MORE DROWN AMID CHAOTIC RESCUE SCENES IN MID-MEDITERRANEAN
In the past two days, dozens are feared drowned in the mid-Mediterranean sea route from Libya to Italy, while over 4,000 people have been rescued. As hundreds of thousands of asylum-seekers are reportedly waiting in north Africa to cross to Europe, Italian, Spanish, Libyan and EU navies carried out rescues throughout the area between Sicily and the Libyan coast. In one dramatic scene caught on camera, five refugees drowned and more than 560 were rescued by the Italian navy after a large and overcrowded fishing vessel capsized.
HUNGARY REGAINS POPULARITY AS REFUGEE ROUTE
So far this year, 12,000 refugees have made it through the razor wire fence on Hungary’s southern border with Serbia, Hungarian police says. Most are caught within hours and many join those crowding the country’s jails. The majority eventually end up in one of Hungary’s three open camps. Authorities add that despite 1,000 human traffickers put on trial last year, smugglers continue to make contact with refugees looking to continue their journey toward Western Europe.

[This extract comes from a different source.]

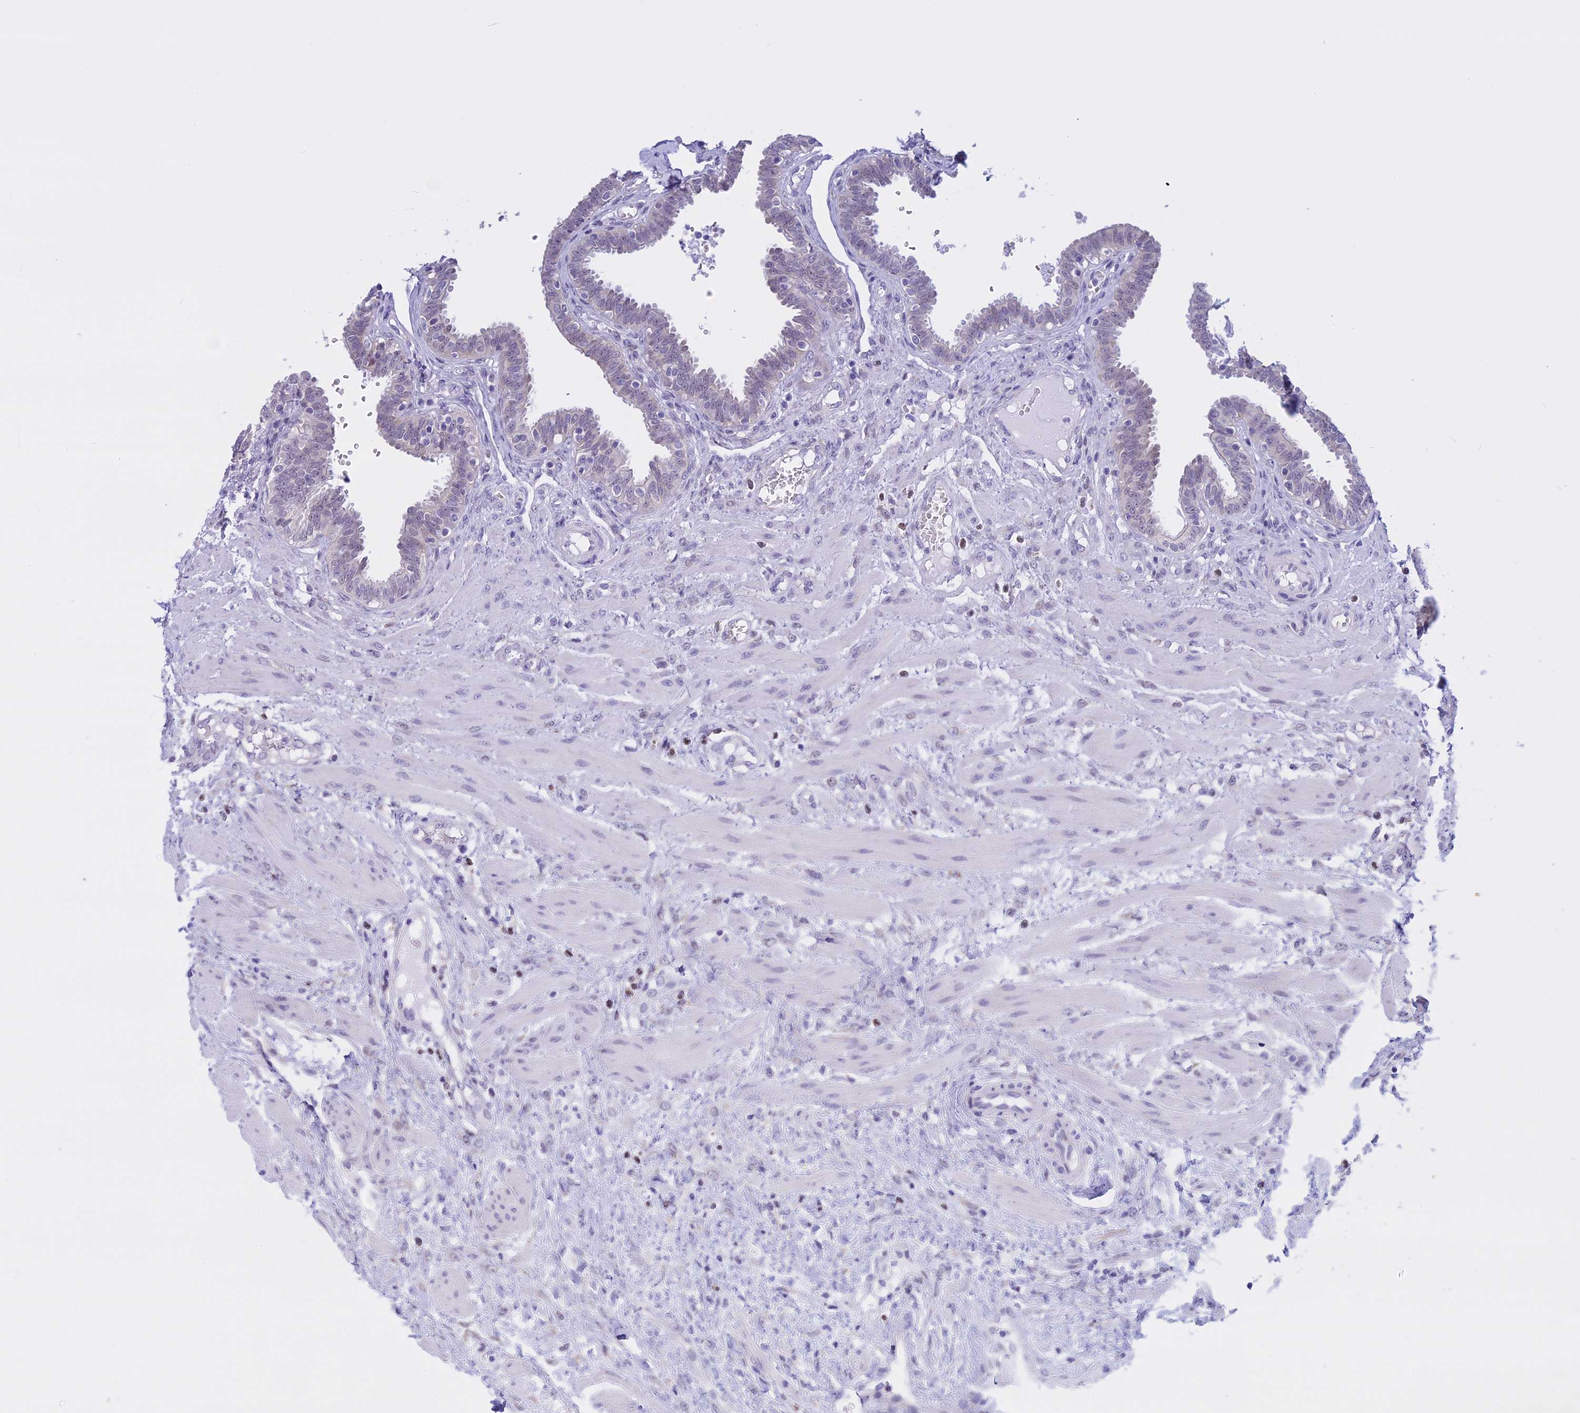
{"staining": {"intensity": "negative", "quantity": "none", "location": "none"}, "tissue": "fallopian tube", "cell_type": "Glandular cells", "image_type": "normal", "snomed": [{"axis": "morphology", "description": "Normal tissue, NOS"}, {"axis": "topography", "description": "Fallopian tube"}], "caption": "Fallopian tube stained for a protein using IHC displays no staining glandular cells.", "gene": "LHFPL2", "patient": {"sex": "female", "age": 32}}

AMNESTY HEAD: EU TURNING BLIND EYE TO TURKISH HUMAN RIGHTS VIOLATIONS
The head of Amnesty Internationa (AI)l says the EU has turned a blind eye to Turkey’s human rights violations in its rush to stop the refugee influx. AI Secretary-General Salil Shetty added, “Europe has to take each asylum-seeker case by case. They lecture the whole world about human rights and the first time there is a real test for them, they are not living up to all their claims.” Shetty also noted Turkey has reneged on its open borders policy: “They shoot at people who are coming across; and if anybody gets through, they put them into detention centers.”
RAIL INDUSTRY WELCOMES RE-OPENING OF IDOMENI LINE
The Greek railway industry has welcomed the closing of the Idomeni refugee camp as long overdue. Local transporters’ association representative Anastasios Sachpelidis said of the closure: “We lost clients, we lost money, time and our credibility.” The camp had occupied a key rail artery across the border with FYROM, choking off Greece’s main freight route to the rest of Europe. It also complicated the privatization of the country’s rail freight business, a condition of its international bailout. Officials say it will take up to 10 days to fully restore rail traffic.